## EXERCISE GOAL
Every line containing "center" should be copied out. Go through the entries and find them.

Dataset entries:
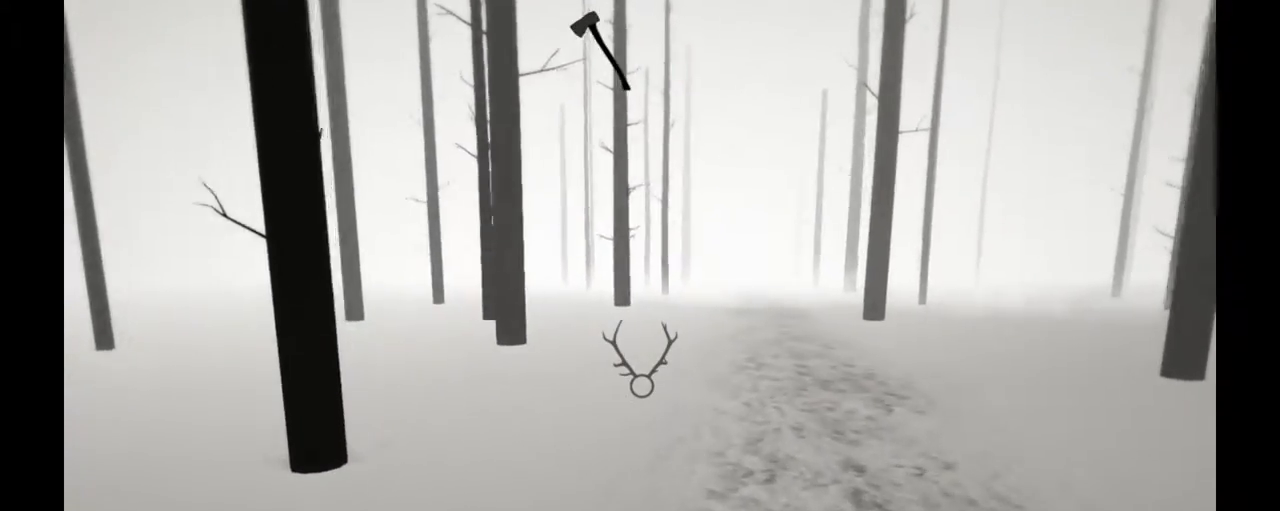
{"buttons": ["R2"], "left_stick": "up", "right_stick": "up-right", "events": [[33, "right_stick", "right"], [250, "right_stick", "center"], [500, "right_stick", "up-right"]]}
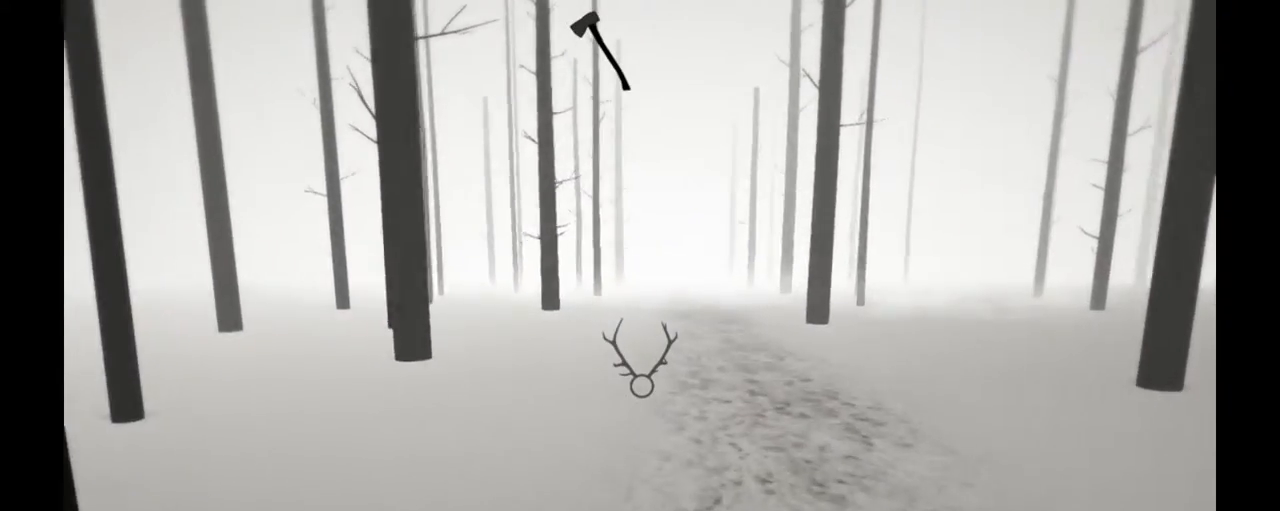
{"buttons": ["R2"], "left_stick": "up", "right_stick": "right", "events": [[217, "right_stick", "center"], [367, "right_stick", "right"]]}
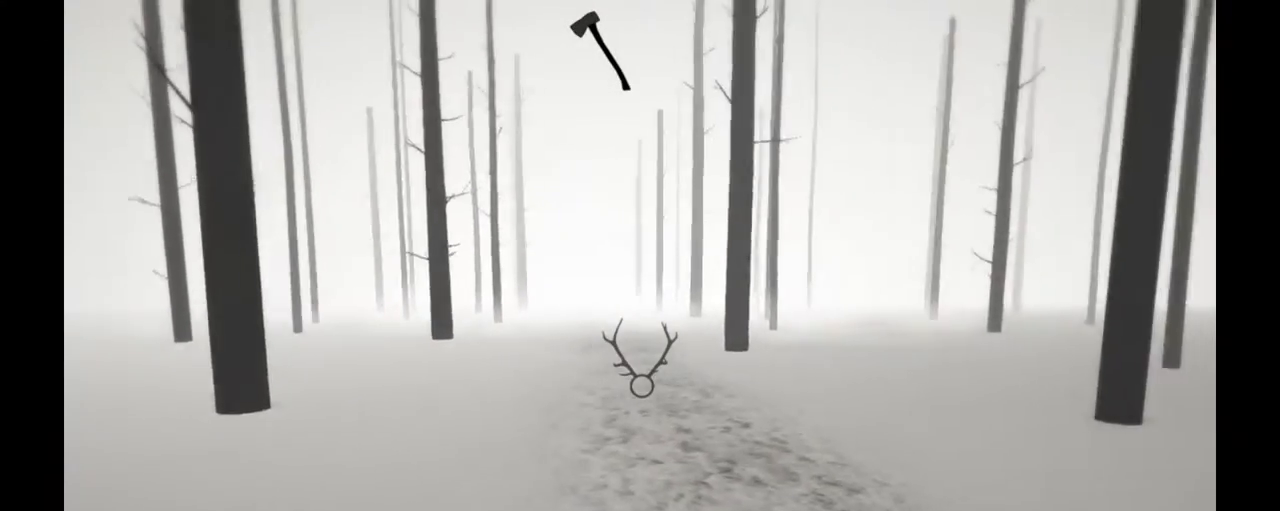
{"buttons": ["R2"], "left_stick": "up", "right_stick": "center", "events": [[100, "right_stick", "center"]]}
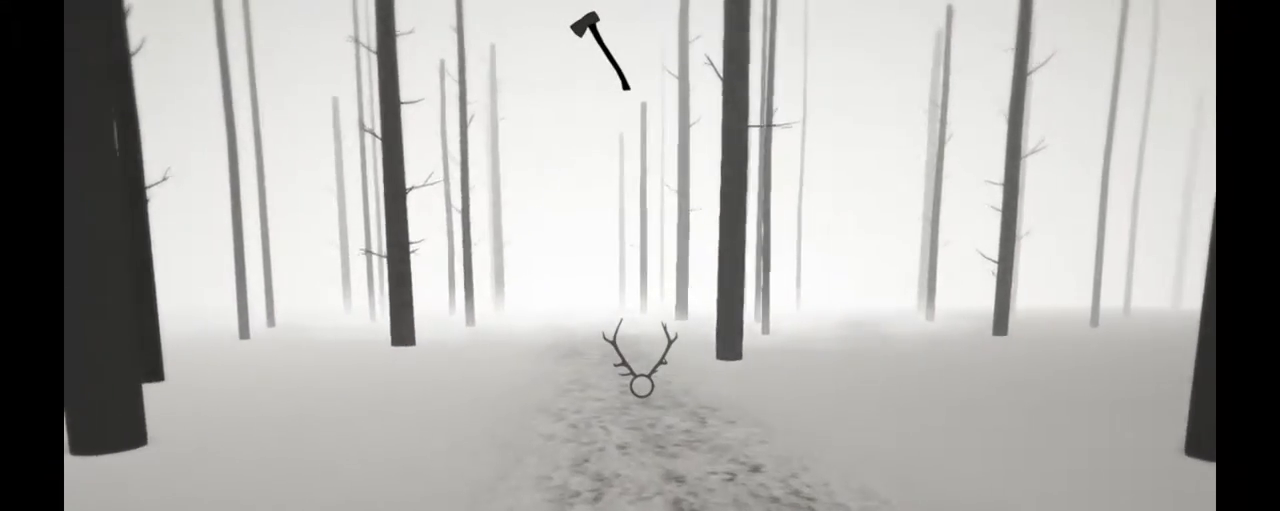
{"buttons": ["R2"], "left_stick": "up", "right_stick": "center", "events": []}
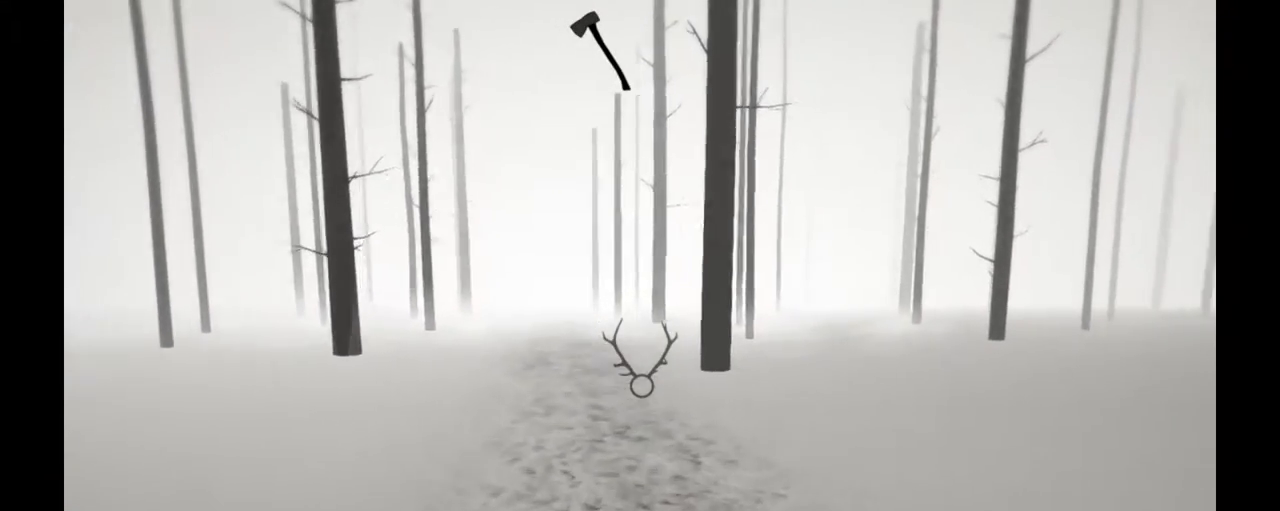
{"buttons": ["R2"], "left_stick": "up", "right_stick": "right", "events": [[17, "right_stick", "right"]]}
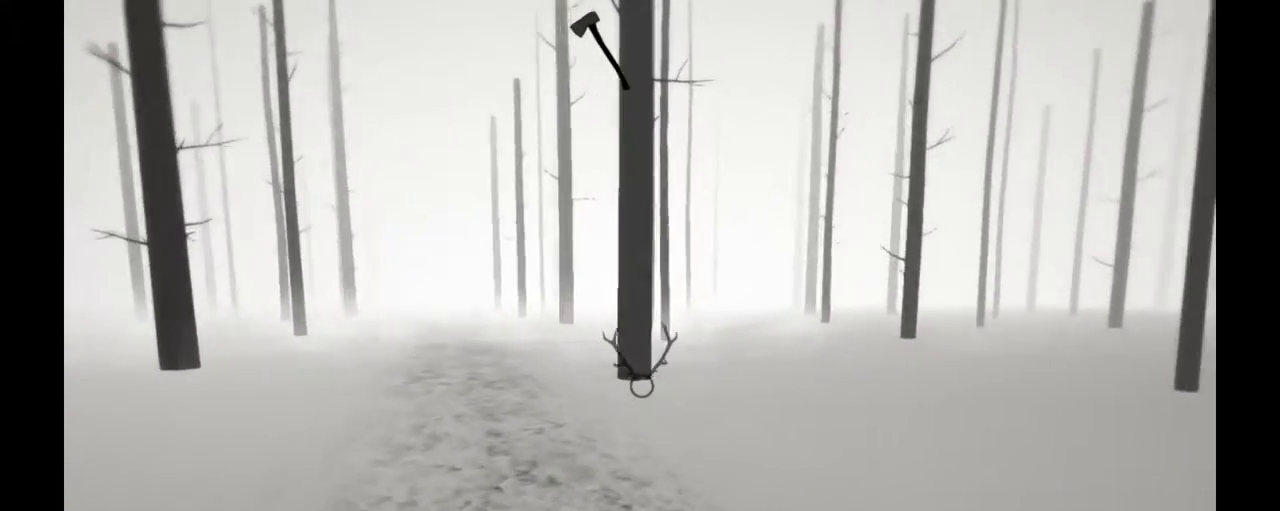
{"buttons": ["R2"], "left_stick": "up-left", "right_stick": "right", "events": [[100, "left_stick", "up-left"]]}
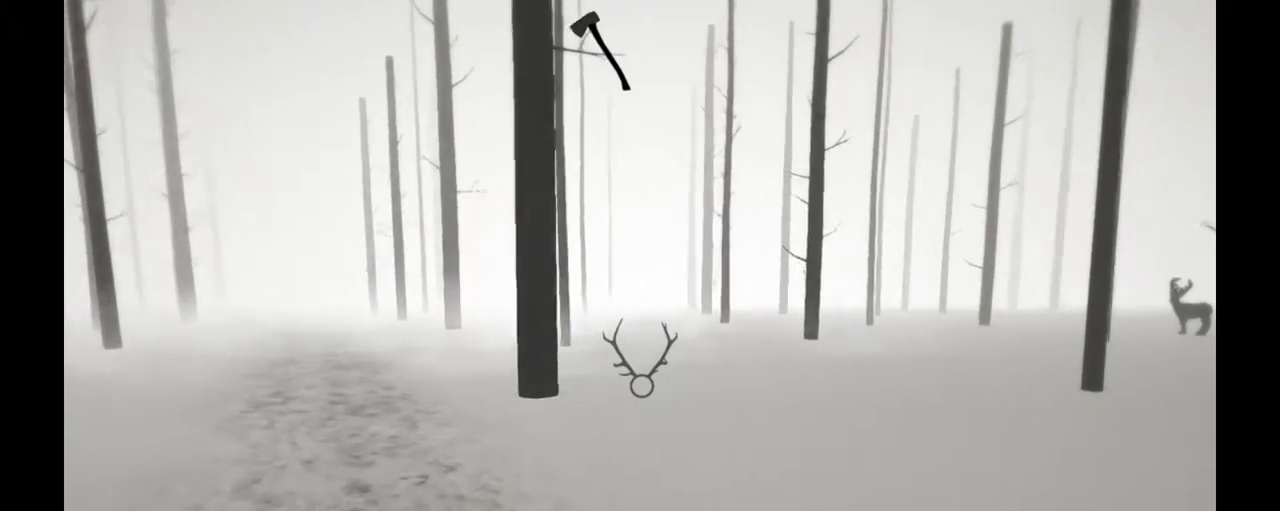
{"buttons": ["R2"], "left_stick": "up-left", "right_stick": "right", "events": []}
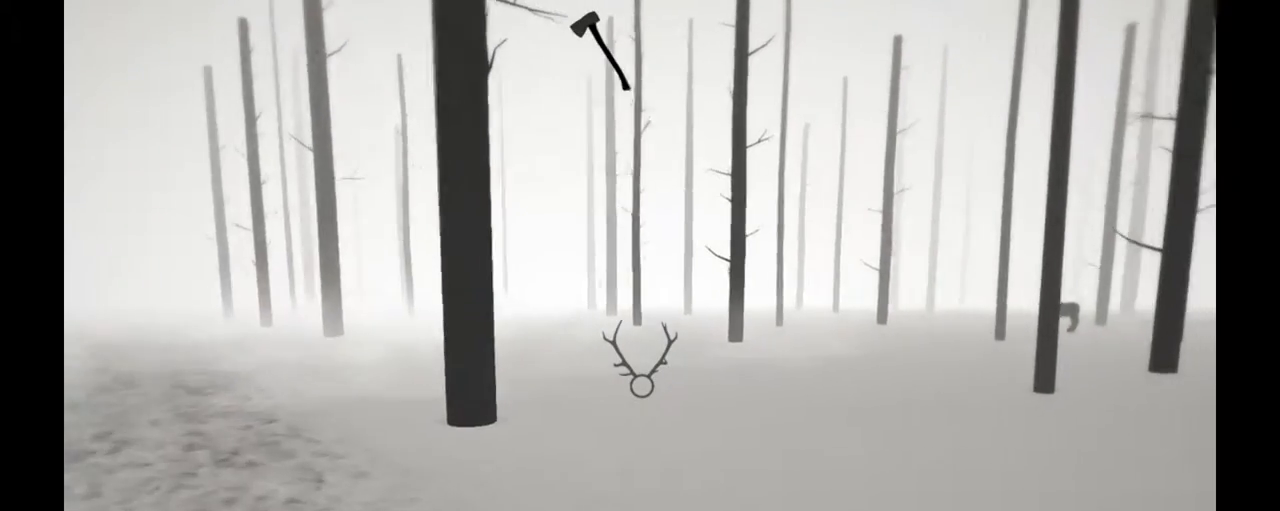
{"buttons": ["R2"], "left_stick": "up-left", "right_stick": "center", "events": [[500, "right_stick", "center"]]}
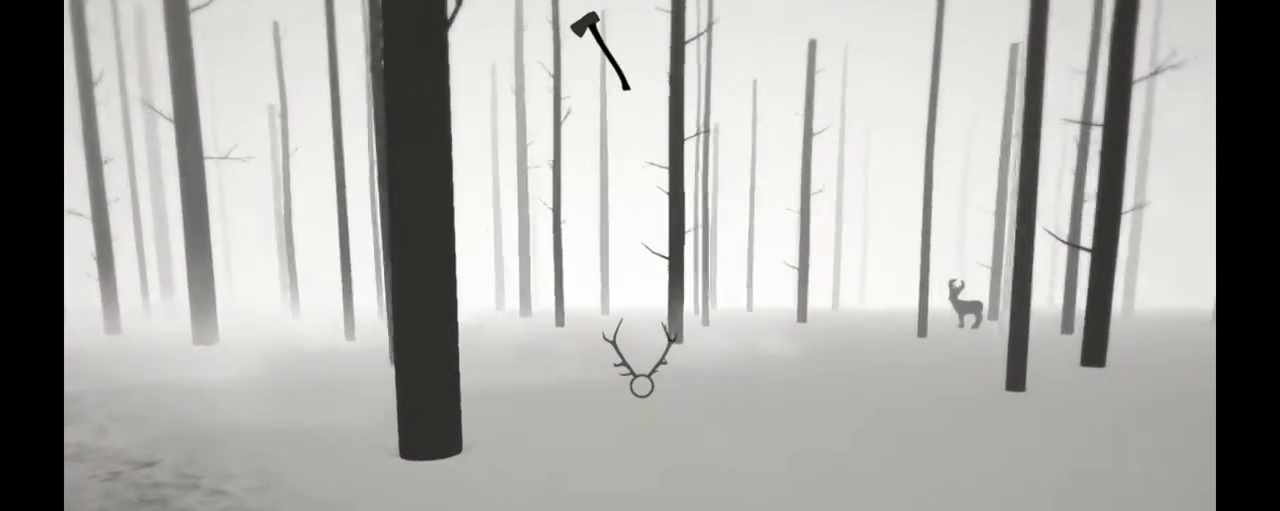
{"buttons": ["R2"], "left_stick": "up-left", "right_stick": "left", "events": [[400, "right_stick", "left"]]}
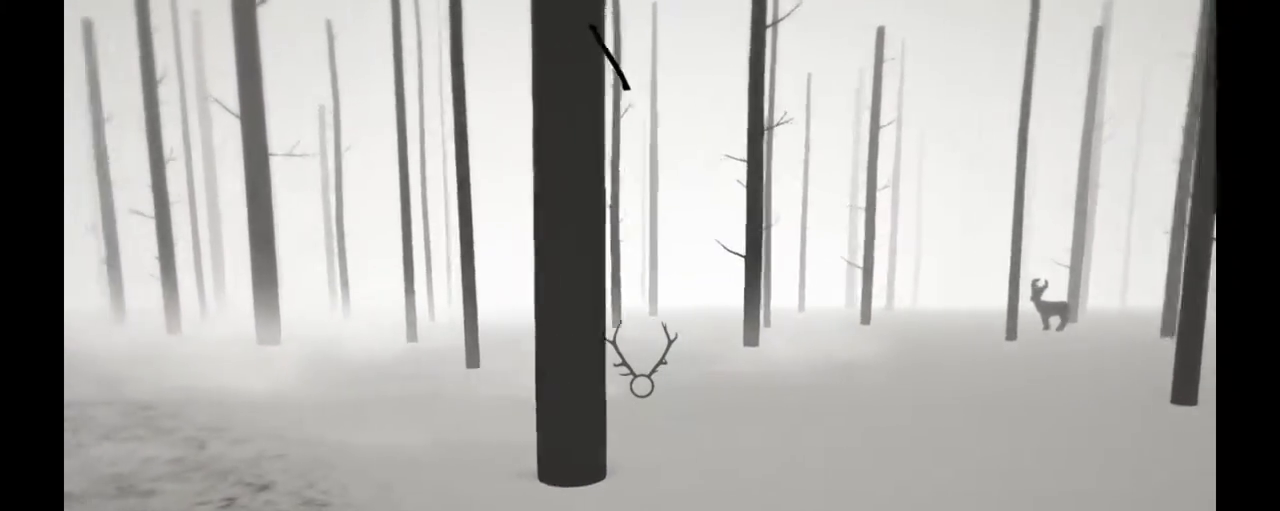
{"buttons": ["R2"], "left_stick": "up-left", "right_stick": "left", "events": []}
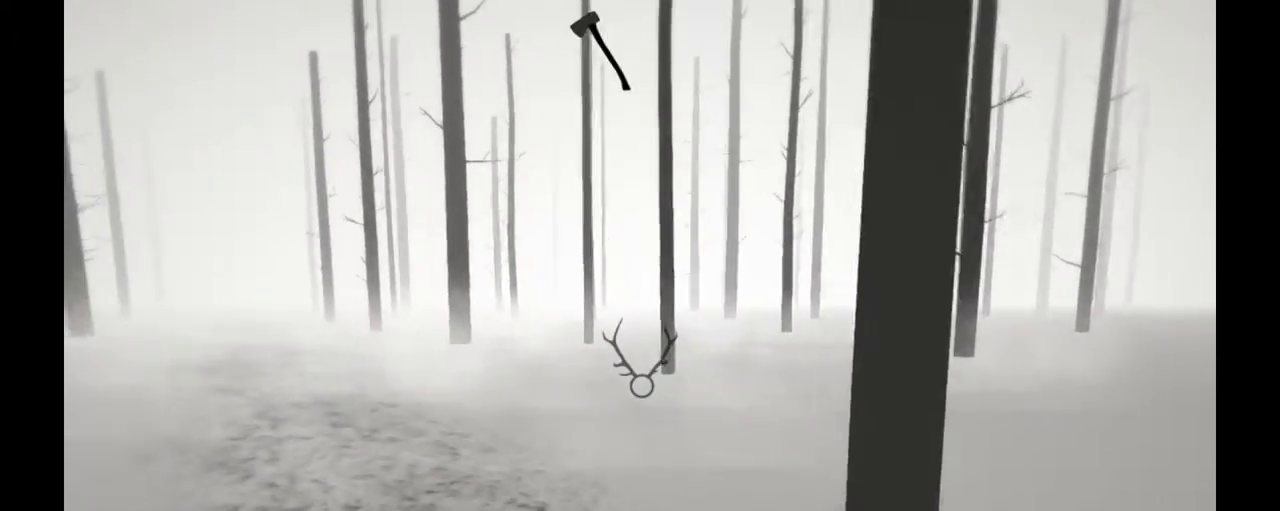
{"buttons": ["R2"], "left_stick": "up-left", "right_stick": "center", "events": [[100, "right_stick", "center"]]}
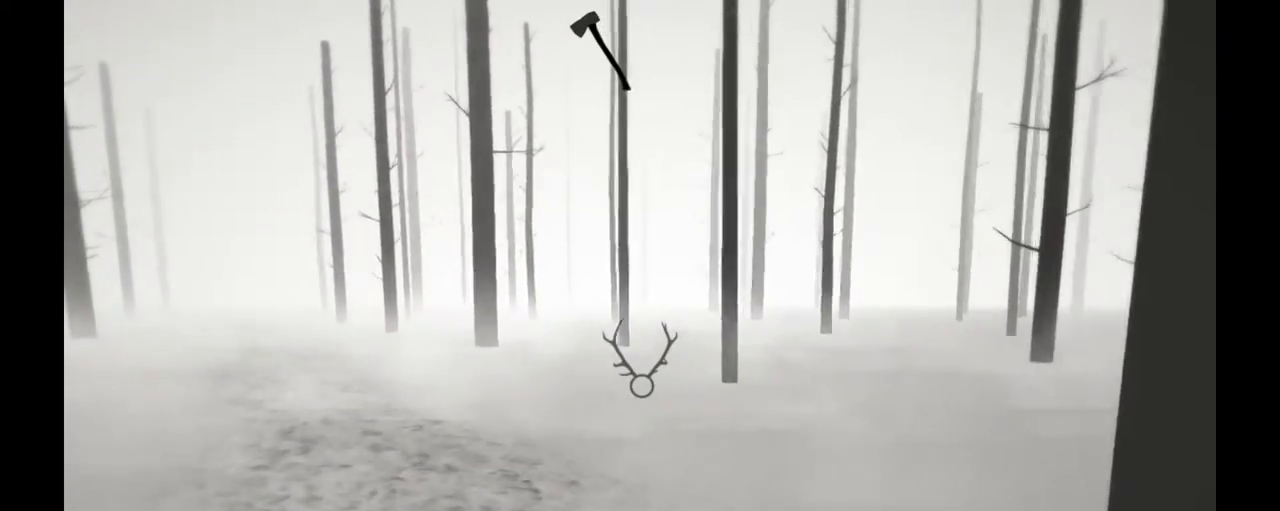
{"buttons": ["R2"], "left_stick": "up-left", "right_stick": "center", "events": [[133, "right_stick", "left"], [433, "right_stick", "center"]]}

## RESULT OF THIS EXERCISE
{"buttons": ["R2"], "left_stick": "up", "right_stick": "up-right", "events": [[33, "right_stick", "right"], [250, "right_stick", "center"], [500, "right_stick", "up-right"]]}
{"buttons": ["R2"], "left_stick": "up", "right_stick": "right", "events": [[217, "right_stick", "center"], [367, "right_stick", "right"]]}
{"buttons": ["R2"], "left_stick": "up", "right_stick": "center", "events": [[100, "right_stick", "center"]]}
{"buttons": ["R2"], "left_stick": "up", "right_stick": "center", "events": []}
{"buttons": ["R2"], "left_stick": "up-left", "right_stick": "center", "events": [[500, "right_stick", "center"]]}
{"buttons": ["R2"], "left_stick": "up-left", "right_stick": "center", "events": [[100, "right_stick", "center"]]}
{"buttons": ["R2"], "left_stick": "up-left", "right_stick": "center", "events": [[133, "right_stick", "left"], [433, "right_stick", "center"]]}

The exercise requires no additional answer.